But I sure hope the Chinese know what they are getting into. All said and done, the Tehrik-e-Taliban, the Al Qaida remnants and the Baluchis, the Lashkar-e-Toibas and Lashkar-e-Janghvis, the Hekmatyars and the Haqqanis aren’t going to just roll over and let the Chinese build roads and bridges, factories and power plants on what they see as their backyard, Reapers or no Reapers. They live in the middle ages and don’t give a flying f–k about economic corridors and roads and bridges. They hate the Taliban’s guts and don’t give a space-walking shtup about any prior deals with the Taliban.

For India, there may be an opportunity, albeit one with risks, but then fortune favors the brave.

The rebellious Baluchis want to form their own nation and it is rumoured that they are already receiving covert Indian aid in their struggle for secession from Pakistan. If so, India should ratchet up it’s aid program to a whole new level. Unlike the Taliban and the Lashkar, the Baluchis are sitting on over $ 1 trillion worth of mineral resources like natural gas, iron ore, coal, copper, cobalt and exotic metals like Lithium. Like the Kurdish regions of Iraq, Baluchistan is Pakistan’s bread basket. Keeping it in turmoil and might keep Pakistan on the brink.

India’s external intelligence agency, RAW, should get off their collective butts and take a page from the Mossad playbook.

It is time for India to get a bit devious.
******
TASKS TO PERFORM
A - From the Pakistan passage, write out the words from "For India, there" to "the Mossad playbook.", swapping "Mossad" for "CIA".
B - Answer these from the Pakistan passage:
(i) What is the name of India's external intelligence agency?
(ii) What do the rebellious Baluchis want to form?
(iii) What value of mineral resources are the Baluchis said to be sitting on?
The entries after this point play no part here.
******
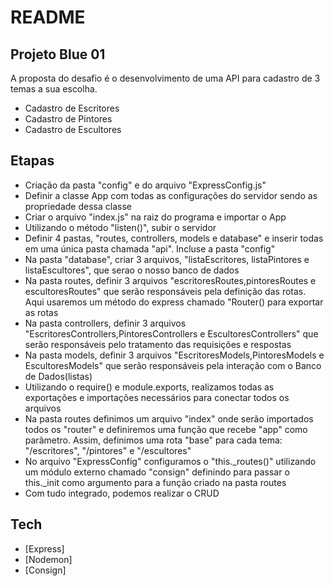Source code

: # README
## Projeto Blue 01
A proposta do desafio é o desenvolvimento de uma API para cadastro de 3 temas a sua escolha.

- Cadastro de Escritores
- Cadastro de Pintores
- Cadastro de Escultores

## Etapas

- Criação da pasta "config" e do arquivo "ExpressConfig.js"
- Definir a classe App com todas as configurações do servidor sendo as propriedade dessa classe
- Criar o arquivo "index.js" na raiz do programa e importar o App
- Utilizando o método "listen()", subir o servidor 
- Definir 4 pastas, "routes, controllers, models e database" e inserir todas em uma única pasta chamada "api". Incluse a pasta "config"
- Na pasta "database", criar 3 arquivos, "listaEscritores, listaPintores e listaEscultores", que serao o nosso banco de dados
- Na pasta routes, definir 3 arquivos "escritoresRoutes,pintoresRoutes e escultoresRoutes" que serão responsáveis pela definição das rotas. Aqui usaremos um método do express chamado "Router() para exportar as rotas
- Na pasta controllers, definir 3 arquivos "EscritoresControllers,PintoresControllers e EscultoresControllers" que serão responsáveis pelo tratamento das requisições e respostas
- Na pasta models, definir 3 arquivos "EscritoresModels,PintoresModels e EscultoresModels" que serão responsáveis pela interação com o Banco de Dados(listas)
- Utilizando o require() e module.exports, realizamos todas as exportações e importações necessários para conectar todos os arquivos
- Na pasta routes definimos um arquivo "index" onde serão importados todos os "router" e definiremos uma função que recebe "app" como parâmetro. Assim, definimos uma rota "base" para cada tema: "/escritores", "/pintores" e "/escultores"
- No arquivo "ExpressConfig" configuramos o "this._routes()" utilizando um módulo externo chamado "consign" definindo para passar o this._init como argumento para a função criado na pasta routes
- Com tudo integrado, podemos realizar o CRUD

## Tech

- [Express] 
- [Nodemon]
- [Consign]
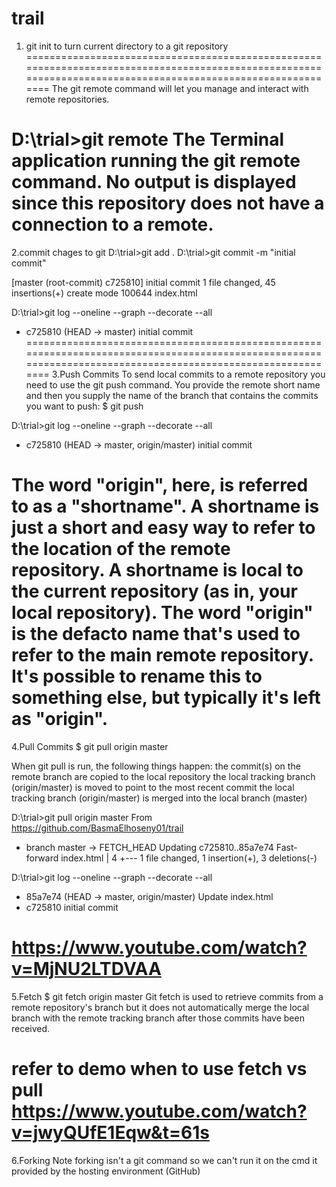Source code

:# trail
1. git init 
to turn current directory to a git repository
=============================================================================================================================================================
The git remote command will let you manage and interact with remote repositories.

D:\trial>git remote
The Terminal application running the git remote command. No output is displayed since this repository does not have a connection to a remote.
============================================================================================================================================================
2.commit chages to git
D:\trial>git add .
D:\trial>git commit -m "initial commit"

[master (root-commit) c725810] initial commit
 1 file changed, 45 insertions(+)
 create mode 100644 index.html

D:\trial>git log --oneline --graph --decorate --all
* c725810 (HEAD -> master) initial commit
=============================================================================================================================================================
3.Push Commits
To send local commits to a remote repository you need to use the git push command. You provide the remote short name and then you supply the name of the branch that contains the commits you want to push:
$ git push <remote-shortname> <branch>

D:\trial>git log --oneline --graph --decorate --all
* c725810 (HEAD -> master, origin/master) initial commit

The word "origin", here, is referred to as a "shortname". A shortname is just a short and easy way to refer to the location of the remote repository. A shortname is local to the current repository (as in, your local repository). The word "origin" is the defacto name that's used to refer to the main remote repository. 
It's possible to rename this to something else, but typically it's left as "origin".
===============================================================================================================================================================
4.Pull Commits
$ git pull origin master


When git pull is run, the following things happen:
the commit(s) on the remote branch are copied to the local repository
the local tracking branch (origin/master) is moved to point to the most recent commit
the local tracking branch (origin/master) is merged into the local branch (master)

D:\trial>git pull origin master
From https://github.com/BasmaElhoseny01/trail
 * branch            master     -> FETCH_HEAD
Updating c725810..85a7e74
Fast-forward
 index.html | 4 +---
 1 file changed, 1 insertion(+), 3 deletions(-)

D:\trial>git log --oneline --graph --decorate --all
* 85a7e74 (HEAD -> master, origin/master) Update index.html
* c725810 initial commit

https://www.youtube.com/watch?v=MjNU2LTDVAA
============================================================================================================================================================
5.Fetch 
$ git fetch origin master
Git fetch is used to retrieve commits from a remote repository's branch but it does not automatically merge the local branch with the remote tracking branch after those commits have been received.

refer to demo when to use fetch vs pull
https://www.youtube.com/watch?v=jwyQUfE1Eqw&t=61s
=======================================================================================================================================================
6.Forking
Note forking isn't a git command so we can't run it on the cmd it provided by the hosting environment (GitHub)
******
ANSWERS BELOW
A -
For India, there may be an opportunity, albeit one with risks, but then fortune favors the brave.

The rebellious Baluchis want to form their own nation and it is rumoured that they are already receiving covert Indian aid in their struggle for secession from Pakistan. If so, India should ratchet up it’s aid program to a whole new level. Unlike the Taliban and the Lashkar, the Baluchis are sitting on over $ 1 trillion worth of mineral resources like natural gas, iron ore, coal, copper, cobalt and exotic metals like Lithium. Like the Kurdish regions of Iraq, Baluchistan is Pakistan’s bread basket. Keeping it in turmoil and might keep Pakistan on the brink.

India’s external intelligence agency, RAW, should get off their collective butts and take a page from the CIA playbook.

B -
(i) RAW
(ii) Their own nation
(iii) Over $1 trillion